O colóquio, que teve parceria do Conselho Estadual de Saúde, teve a presença também do coordenador da Divisão de Saúde do Departamento de Tratamento Penal da Susepe, Júlio Pereira, da responsável pela Unidade Materno-infantil do Presídio Madre Pelletier, Sandra Corrêa, e da assistente social da Secretaria Municipal da Saúde, Sara Jane dos Santos.
Corrêa salientou a situação de “sofrimento psíquico” das detentas do Madre Pelletier e avaliou que o sistema penitenciário virou uma alternativa de segregação das populações vulneráveis, especialmente com a derrocada das políticas públicas de atenção. “Das quase 7 mil audiências de custódia realizadas nos últimos dois anos no âmbito das mulheres presas, apenas 1% resultaram em encaminhamento das detentas ao serviço social. Isso é fonte de mais estresse emocional”, disse.

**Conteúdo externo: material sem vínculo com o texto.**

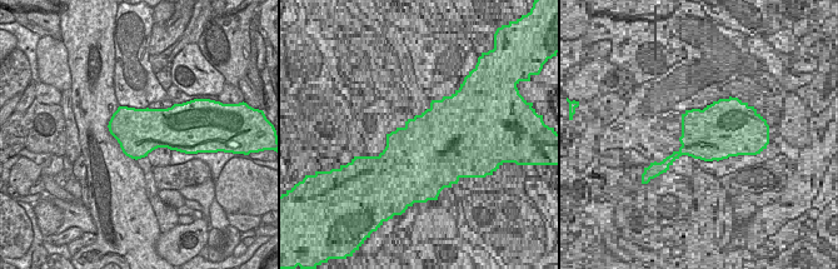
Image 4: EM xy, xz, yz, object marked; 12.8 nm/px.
accept()
runs along (495, 110), (458, 159), (365, 206) in image 2; continuous, no second cell

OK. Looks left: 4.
inspect(3d, 8 µm, (1810, 1358, 1794))
three arms meet

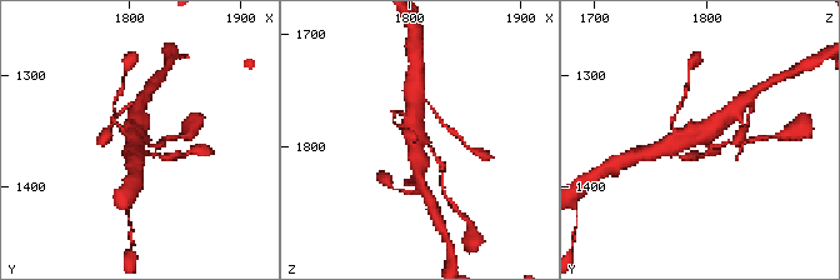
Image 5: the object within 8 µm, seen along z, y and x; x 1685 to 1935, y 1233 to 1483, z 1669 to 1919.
inspect(em, xy, step 1, tint, (1808, 1358, 1794))

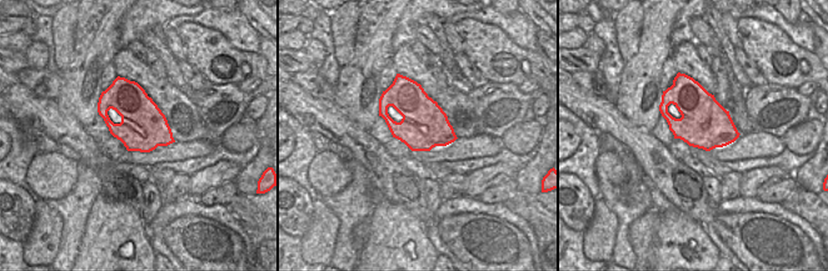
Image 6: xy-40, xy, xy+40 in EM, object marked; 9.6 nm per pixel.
accept()
runs along (666, 146), (704, 136), (726, 115) in image 5; one cell here

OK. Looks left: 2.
inspect(3d, 3.5 µm, (1986, 1266, 1800))
four arms meet

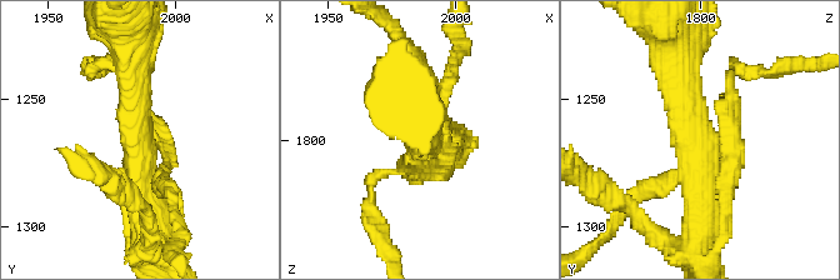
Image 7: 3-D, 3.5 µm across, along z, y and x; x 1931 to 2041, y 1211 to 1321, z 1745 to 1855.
inspect(em, xy, step 5, tint, (1986, 1267, 1799))
4 arms; arms of 150, 150, 450, 450 nm

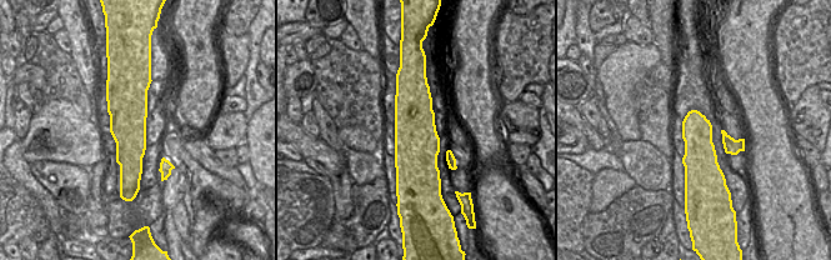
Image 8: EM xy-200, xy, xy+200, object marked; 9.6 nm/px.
accept()
runs along (679, 61), (704, 176), (704, 226) in image 7; continuous, no second cell

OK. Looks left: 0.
stop(no edits, rest unchecked)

Pereira, por sua vez, lembrou que uma portaria interministerial de 2014 instituiu uma política nacional de atenção integral à saúde das pessoas privadas de liberdade (PNAISP) no âmbito do SUS – o que, infelizmente, disse o coordenador, é desconhecido até pelo judiciário. “As prefeituras, de modo geral, se negam a criar unidades básicas de saúde dentro de presídios porque isso não dá voto. É mais fácil adotar a máxima popular de bandido bom é bandido morto. Falta vontade política”, criticou.
Mas o servidor da Susepe lembrou que a recuperação dos apenados, homens ou mulheres, é responsabilidade de toda a sociedade, não apenas do poder Executivo. “Nem o judiciário conhece as políticas públicas voltadas à saúde da população carcerária do país. Infelizmente, ignorar a atenção básica para essas pessoas não resolve o problema da violência no país. Pelo contrário, potencializa”, afirmou.

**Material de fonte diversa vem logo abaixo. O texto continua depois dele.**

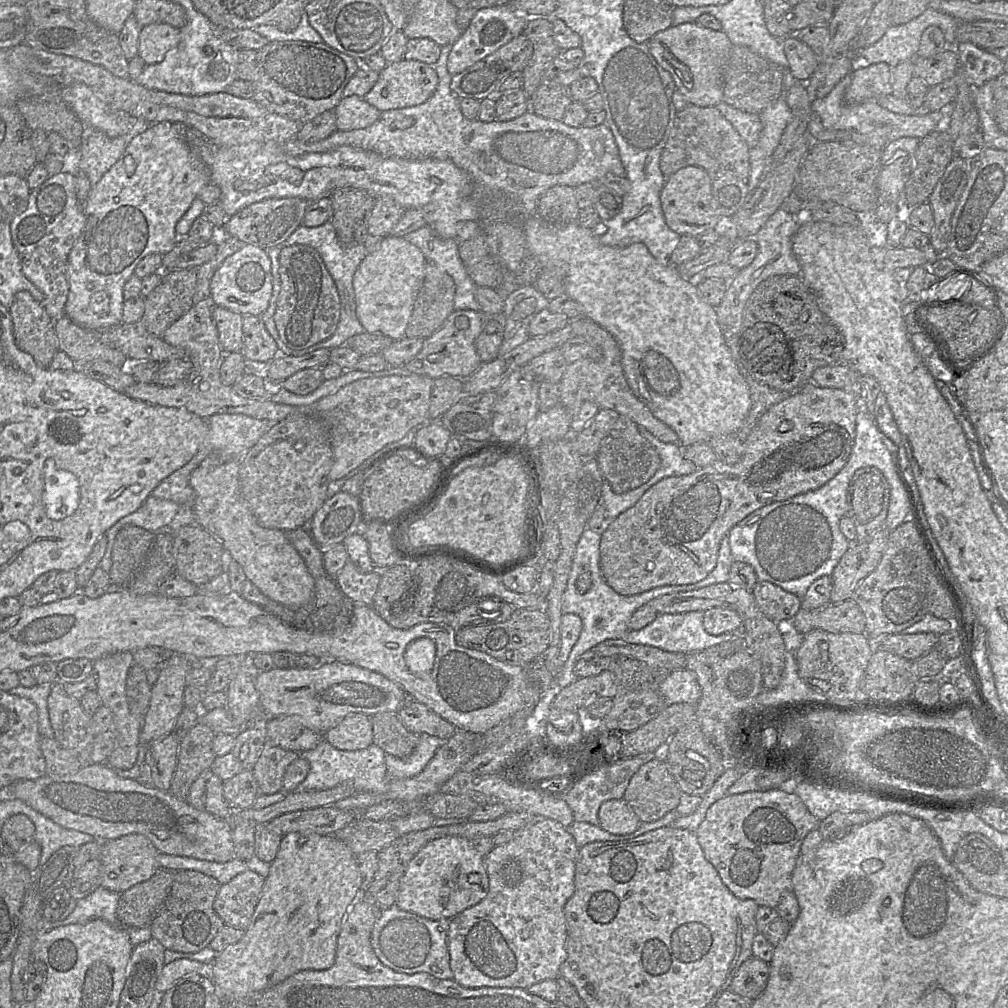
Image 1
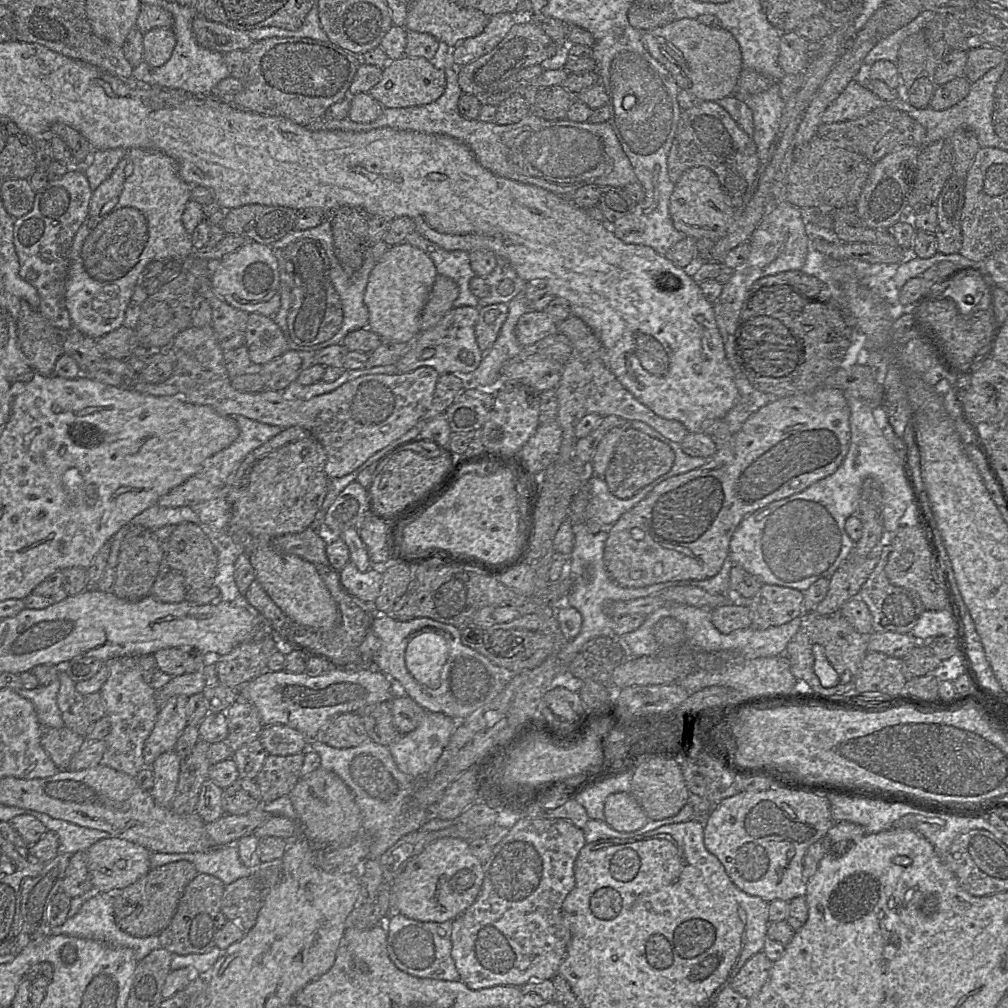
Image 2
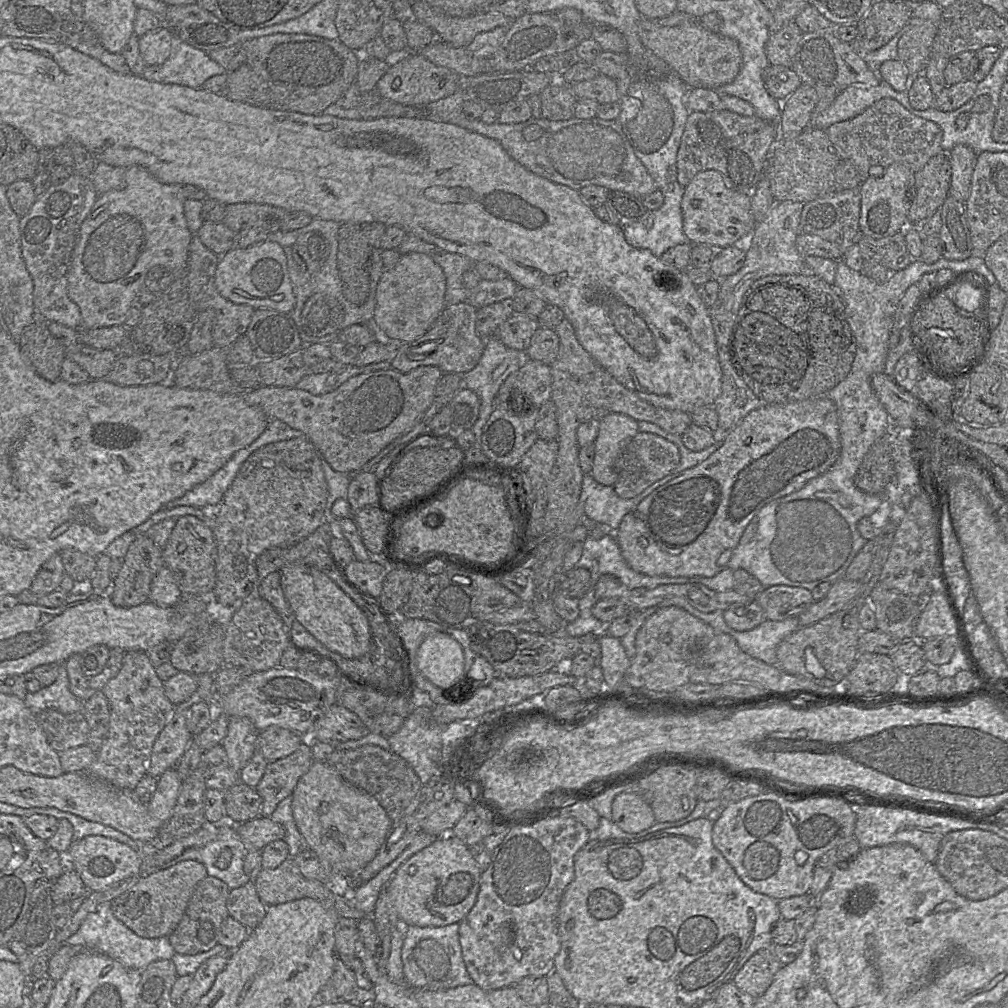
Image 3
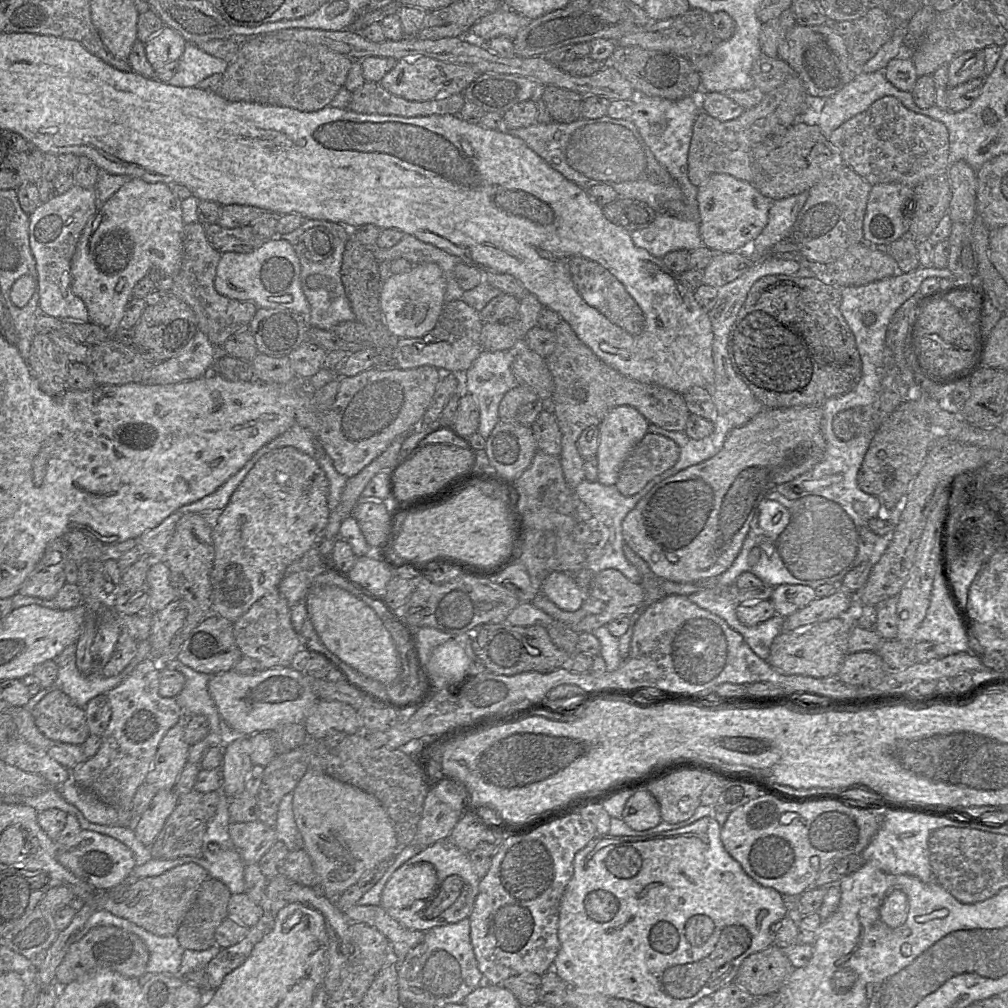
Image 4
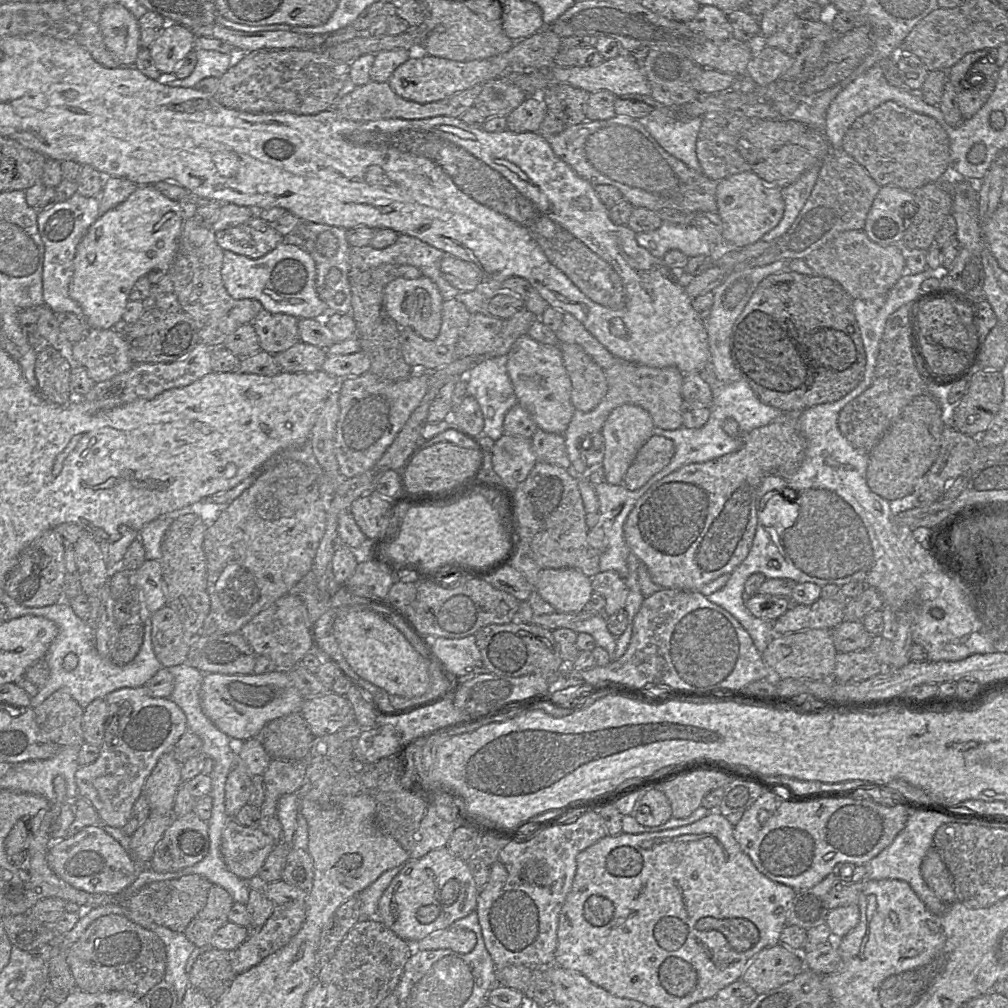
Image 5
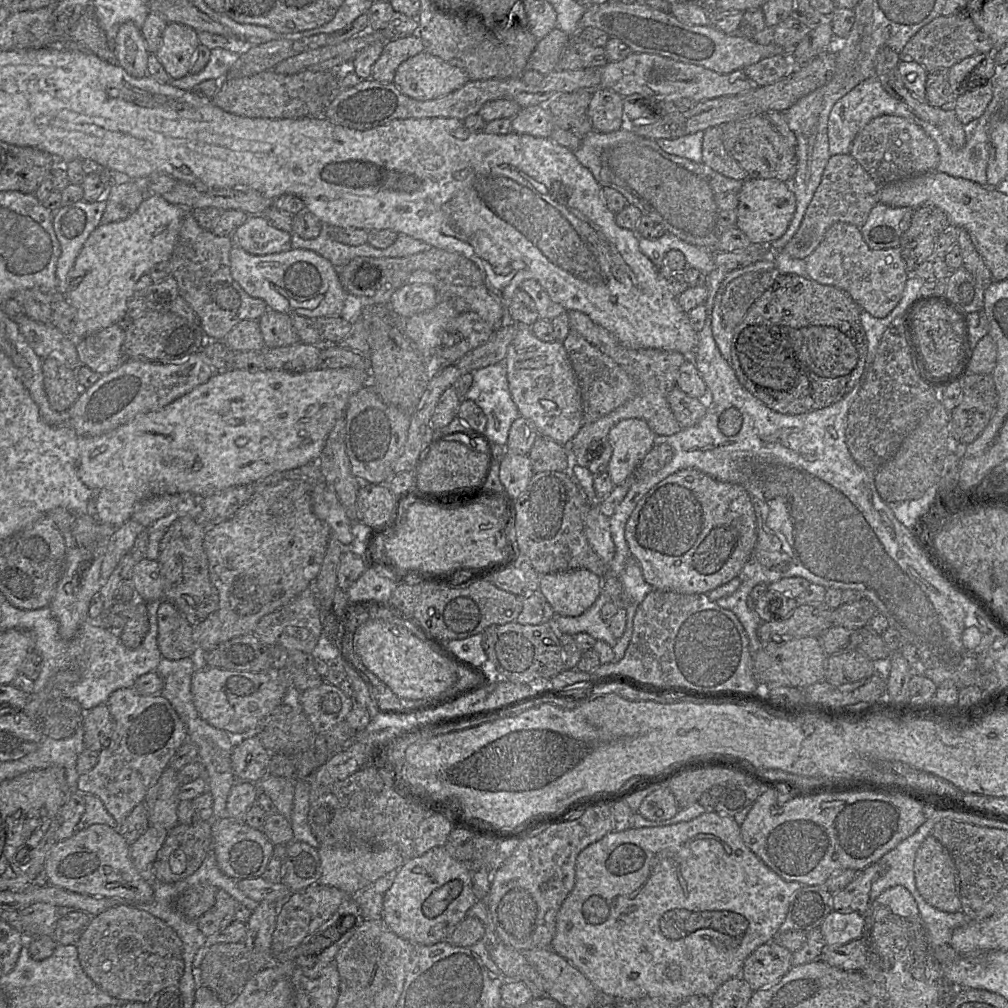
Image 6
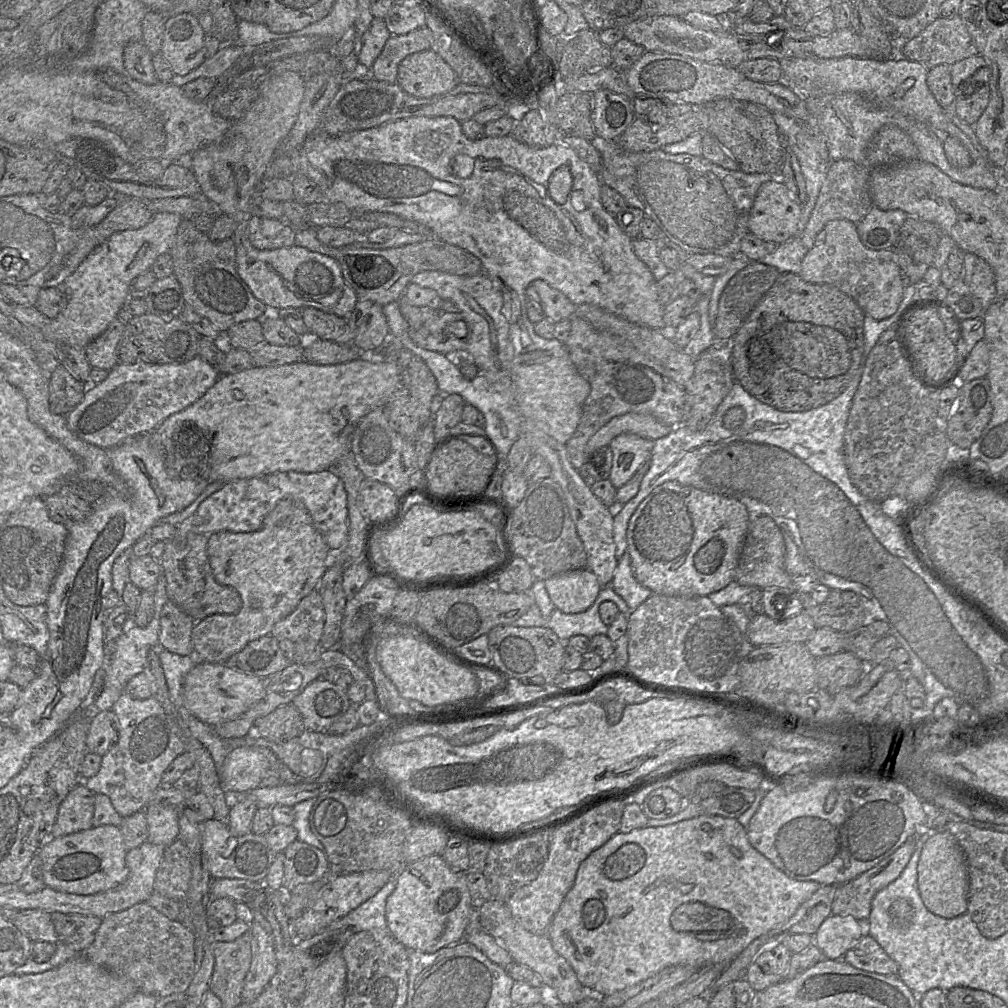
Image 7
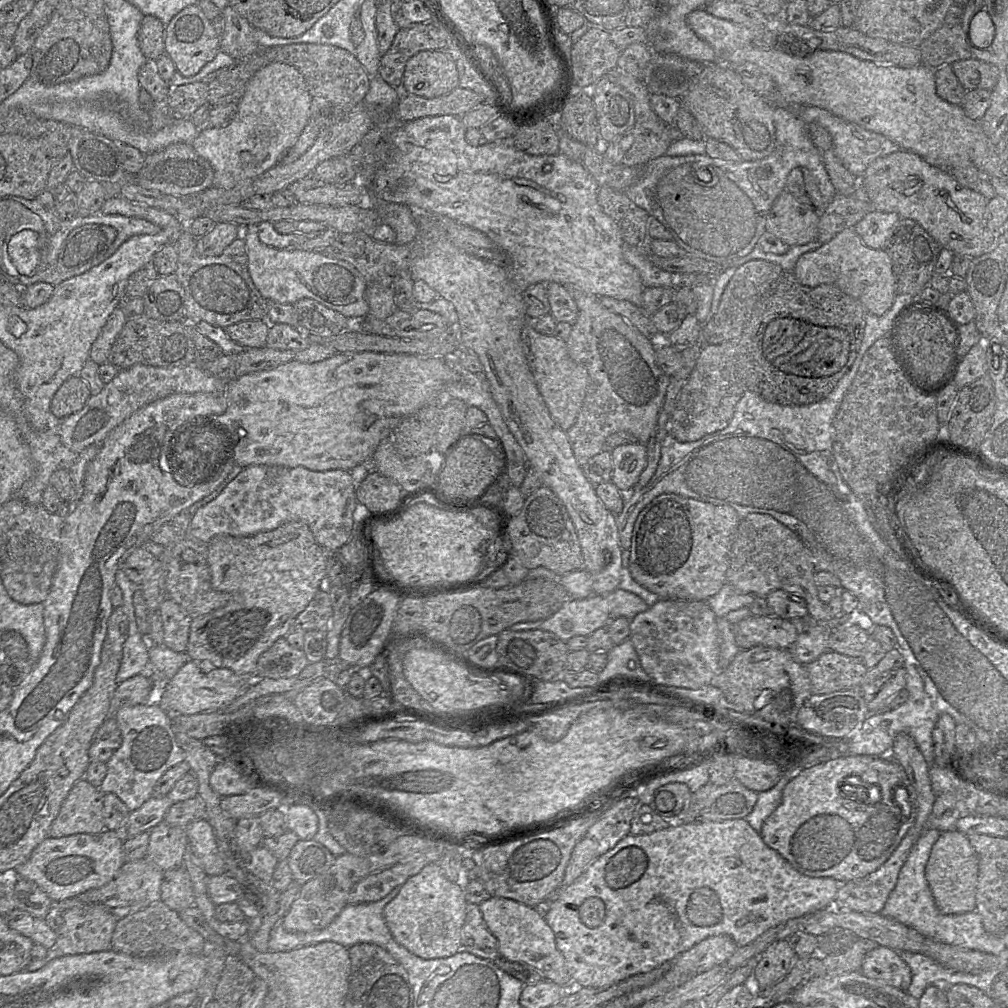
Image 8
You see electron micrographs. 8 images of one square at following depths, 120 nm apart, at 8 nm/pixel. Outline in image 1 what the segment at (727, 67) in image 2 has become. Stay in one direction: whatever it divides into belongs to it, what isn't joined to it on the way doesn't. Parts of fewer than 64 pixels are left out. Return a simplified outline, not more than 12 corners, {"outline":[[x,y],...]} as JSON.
{"outline":[[696,22],[654,34],[648,48],[687,103],[723,100],[733,44]]}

A assistente social Sara Jane dos Santos reforçou os argumentos de Pereira lembrando que a decisão pelos investimentos em saúde é seletiva, excluindo a população carcerária que é majoritariamente negra e pobre. “O investimento é sempre uma escolha política, voltada para pessoas de um determinado segmento social. Mas, nesse caso, o impetivo ético da vida vai embora porque aquela população tem uma tarja de crime que o acompanha e discrimina. É preciso sensibilizar os gestores para mudar esse quadro”, apelou.
O colóquio foi promovido pela Comissão de Políticas Públicas e pelo Núcleo do Sistema Prisional do CRPRS, em parceria com o Conselho Estadual de Saúde do Rio Grande do Sul (CES/RS). A coordenação dos debates esteve a cargo da conselheira do CRPRS Fernanda Fioravanzo e da representante do CES/RS Károl Veiga Cabral.